Quality Metrics

Five evaluation metrics computed on every topic model run — NPMI coherence, diversity, outlier ratio, silhouette score, and embedding coherence.

Every successful topic model run computes five quality metrics via compute_metrics() in src/evaluate.py. These metrics are returned in the response, persisted on the TopicModelRun entity, and surfaced in the analysis dashboard.

Metrics Overview

Metric	Range	Target	What It Measures
NPMI Coherence	-1 to 1	> 0.1	Do topic keywords co-occur in the same documents?
Topic Diversity	0 to 1	> 0.7	Are topics distinct from each other?
Outlier Ratio	0 to 1	< 0.2	What fraction of documents couldn't be clustered?
Silhouette Score	-1 to 1	> 0.0	Are clusters well-separated in embedding space?
Embedding Coherence	0 to 1	> 0.5	Are topic keywords semantically related?

Metric Details

NPMI Coherence

Normalized Pointwise Mutual Information measures whether the top keywords for each topic actually co-occur in the input documents.

NPMI(w1, w2) = (log P(w1,w2) / (P(w1) * P(w2))) / -log P(w1,w2)

Uses a sliding window of 10 tokens for co-occurrence counting
Computed via Gensim's CoherenceModel with coherence="c_npmi"
Text is tokenized with a custom tokenizer that strips punctuation and keeps only alphabetic tokens > 1 character (handles Latin-script Cebuano/Tagalog)
Averaged across all non-outlier topics

Interpretation:

> 0.1 — keywords meaningfully co-occur (good)
~0.0 — keywords are independent (random)
< 0.0 — keywords anti-correlate (bad)

Topic Diversity

Ratio of unique keywords across all topics.
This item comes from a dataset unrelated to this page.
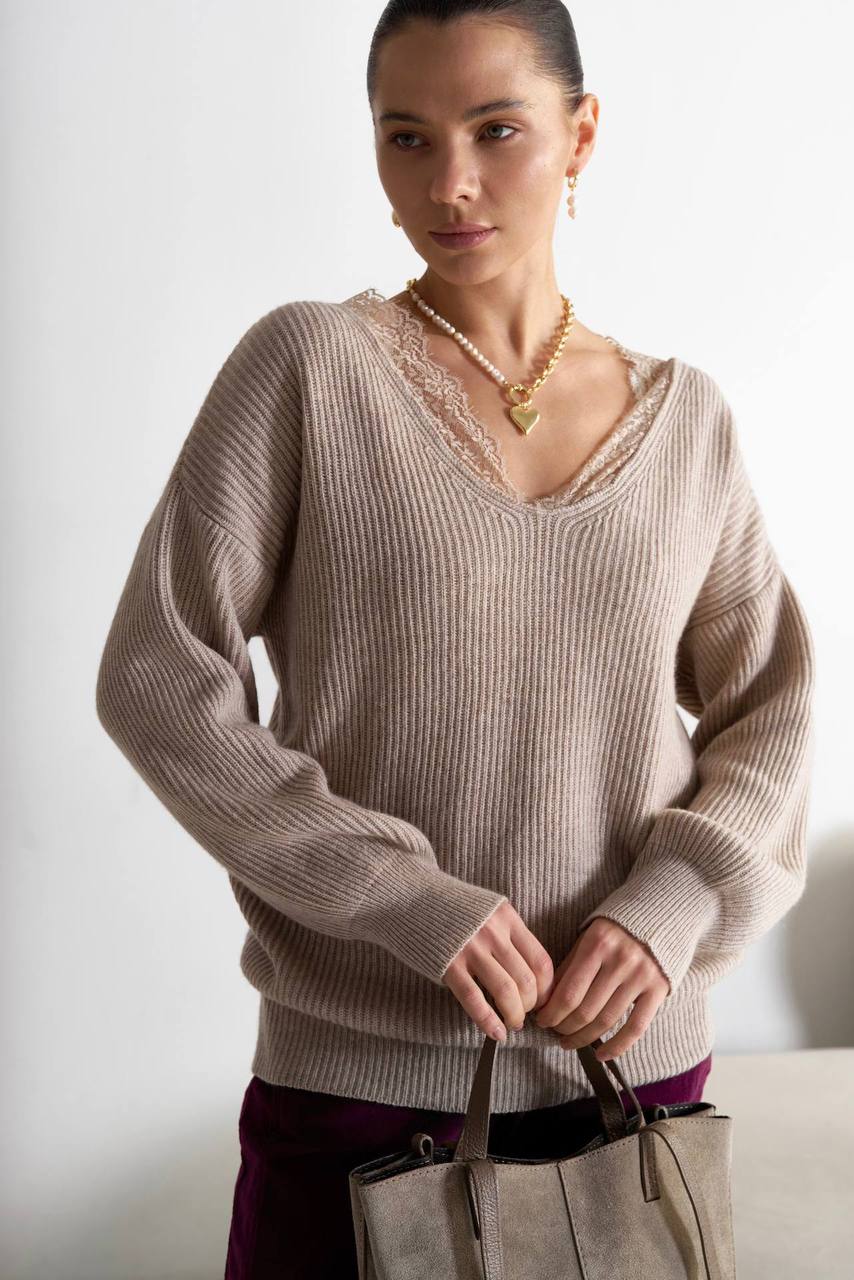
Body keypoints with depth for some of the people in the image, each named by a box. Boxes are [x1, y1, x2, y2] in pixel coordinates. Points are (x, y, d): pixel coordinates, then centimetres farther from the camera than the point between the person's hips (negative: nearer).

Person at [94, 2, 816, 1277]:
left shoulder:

Measures whether topics are discovering distinct themes or recycling the same words.

diversity = |unique keywords| / |total keywords|

Uses top 10 keywords per topic
A value of 1.0 means every keyword is unique to one topic
Low diversity suggests topics are too similar and could be merged

Outlier Ratio

Fraction of input documents assigned to BERTopic's outlier topic (-1). These are documents that HDBSCAN couldn't confidently assign to any cluster.
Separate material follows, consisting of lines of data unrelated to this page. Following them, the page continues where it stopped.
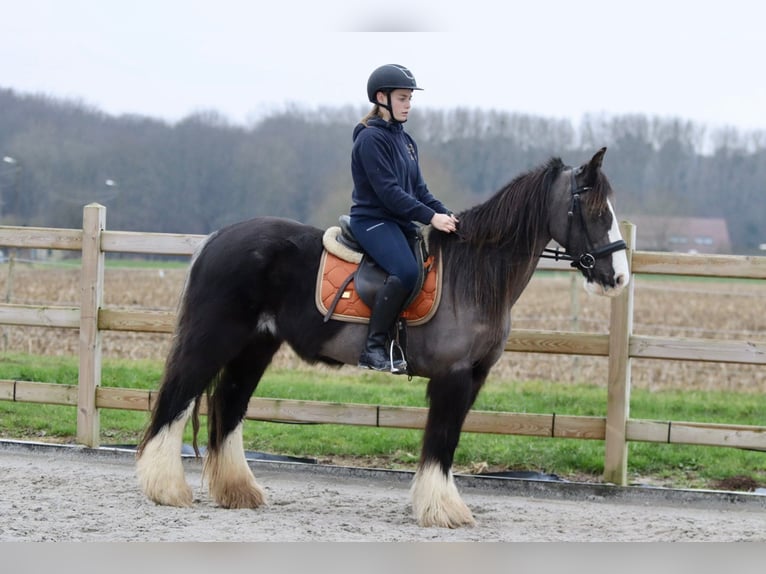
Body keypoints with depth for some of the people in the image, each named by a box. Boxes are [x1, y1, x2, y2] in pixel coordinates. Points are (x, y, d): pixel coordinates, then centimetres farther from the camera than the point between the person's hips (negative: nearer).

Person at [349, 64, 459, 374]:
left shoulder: (405, 140, 18)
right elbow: (388, 191, -17)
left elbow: (418, 188, 17)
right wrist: (431, 217, -21)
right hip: (373, 219, -9)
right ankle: (374, 347, -26)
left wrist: (446, 214, 0)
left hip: (401, 222, 9)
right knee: (406, 271, -32)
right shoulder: (371, 138, -9)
outlier_ratio = count(topic == -1) / total_documents

High outlier ratios (above 0.3) suggest min_topic_size may be too large or the data lacks clear clusters
The API filters out outlier assignments during persistence — they're not surfaced to users

Silhouette Score

Measures how well-separated the clusters are in the original 768-dim embedding space (not the UMAP-reduced space).

silhouette = mean((b - a) / max(a, b))  for each non-outlier document

Where a = mean distance to same-cluster documents, b = mean distance to nearest other cluster.

Uses cosine distance (matching the embedding space)
Outlier documents (topic -1) are excluded
Returns 0.0 if fewer than 2 topics or fewer than 10 non-outlier documents
Range: -1 (wrong clusters) to 1 (dense, well-separated clusters)

Embedding Coherence

Measures whether the top keywords for each topic are semantically related, using the LaBSE model to embed keywords and compute pairwise cosine similarity.

For each topic:
  1. Encode top 10 keywords with LaBSE (normalized)
  2. Compute all pairwise cosine similarities
  3. Average the similarities

embedding_coherence = mean(per_topic_averages)

Requires the LaBSE embed_model (passed from the handler)
Returns 0.0 if no model is available
More robust than NPMI for multilingual text, since it captures semantic rather than surface co-occurrence

NaN Handling

All metric values pass through _safe_float() which replaces NaN and Inf with 0.0. This prevents JSON serialization errors when metrics can't be computed (e.g., too few documents for silhouette, division by zero in diversity).

Example Response

{
  "metrics": {
    "npmi_coherence": 0.1523,
    "topic_diversity": 0.8200,
    "outlier_ratio": 0.1150,
    "silhouette_score": 0.2341,
    "embedding_coherence": 0.6102
  }
}